31 January 2018
During a routine inspection
Elizabeth Peters House is a ‘care home’. People in care homes receive accommodation and nursing or personal care as a single package under one contractual agreement. The Care Quality Commission (CQC) regulates both the premises and the care provided, and both were looked at during this inspection. Elizabeth Peters House is a residential care home for six adults with mental health needs and at the time of our inspection five people were using the service. The premises has three floors and five out of the six bedrooms have ensuite facilities. There are communally shared bathrooms, a kitchen, a lounge and dining area, and a rear garden.
The service had a registered manager who was present on both days of the inspection. A registered manager is a person who has registered with the CQC to manage the service. Like registered providers, they are 'registered persons'. Registered persons have legal responsibility for meeting the requirements in the Health and Social Care Act 2008 and associated Regulations about how the service is run.
At the previous inspection we had found that staff were not receiving regular supervision. At this inspection we noted that staff were receiving supervision, with further supervision dates scheduled for the future. The staff we spoke with stated that they felt well supported by the registered manager and were able to discuss any queries or concerns as they arose.
The registered manager had not notified the CQC of events at the service that we needed to be informed about, in accordance with legislation. This meant that we could not effectively monitor the safety and welfare of people who use the service. Improvements were required in the management of medicines, to ensure that people consistently received their medicines safely.
Risk assessments were in place to identify any risks to people’s safety and wellbeing. Guidance was provided to mitigate these risks and support people to lead more independent and safer lives. Safe infection control practices were used to protect people from the risk of cross infection.
The recruitment files we saw showed that staff were appointed in a safe manner. We saw that there were enough staff available to meet people’s needs during the inspection, although additional staff might be required from time to time in the future if more people using the service wished to be supported by staff to use community resources, for example visit theatres and cinemas.
Staff did not receive mandatory training, and other training about mental health to meet the specific needs of people who use the service. Staff were provided with individual supervision but there was no evidence that they reviewed their performance each year with their line manager, through the appraisal system.
People were consulted about their wishes and supported to make their own decisions. Their needs were assessed before they moved into the service to ensure that Elizabeth Peters House was a suitable place to live. Individual care plans had been developed, which took into account people’s initial assessments, their current needs, and their own views and aspirations. Staff supported people to attend health care appointments and follow any guidance from health care professionals.
The registered manager demonstrated a good understanding of the Mental Capacity Act 2005 (MCA) and the associated Deprivation of Liberty Safeguards (DoLS). We observed that people were asked for their consent before staff provided care and support. Staff were not always clear about the MCA, as refresher training on this subject was overdue.
People and their relatives told us that staff were kind and supportive, and respected their privacy and confidentiality. We saw friendly interactions between people who used the service and staff. People had some community activities but these were limited. We did not find that the provider had implemented a structured approach to encouraging people to engage more with leisure, recreational and educational facilities and groups in their area.

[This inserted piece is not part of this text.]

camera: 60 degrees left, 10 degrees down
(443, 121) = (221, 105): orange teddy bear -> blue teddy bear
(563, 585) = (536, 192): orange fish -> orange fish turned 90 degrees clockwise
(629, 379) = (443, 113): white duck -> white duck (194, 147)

People had received information about how to make a complaint but there was outdated details on the complaints guidance. We noted that records did not evidence that one complaint had not been satisfactorily resolved; however the provider later advised us that appropriate action was taken.
The registered manager was regarded as supportive and helpful by people who use the service, their relatives and staff members. However, we found limited evidence of how the provider supported the registered manager with her role and responsibilities.
The provider had not taken action to address known deficits at the service, including the provision of staff training and appraisals. Although people using the service had been asked for their views through a questionnaire and residents meetings, there were insufficient effective processes in place that demonstrated how the provider monitored the quality of the service.
We have made a recommendation in regards to the provider supporting people to develop meaningful and fulfilling activities. We found four breaches of regulations in this report. These breaches were in relation to the provider not informing us of notifiable events, the need to improve the safety of the medicines system, the lack of staff training, development and appraisals, and the provider’s failure to effectively monitor and address the quality of the service. You can see what action we told the provider to take at the back of the full version of the report.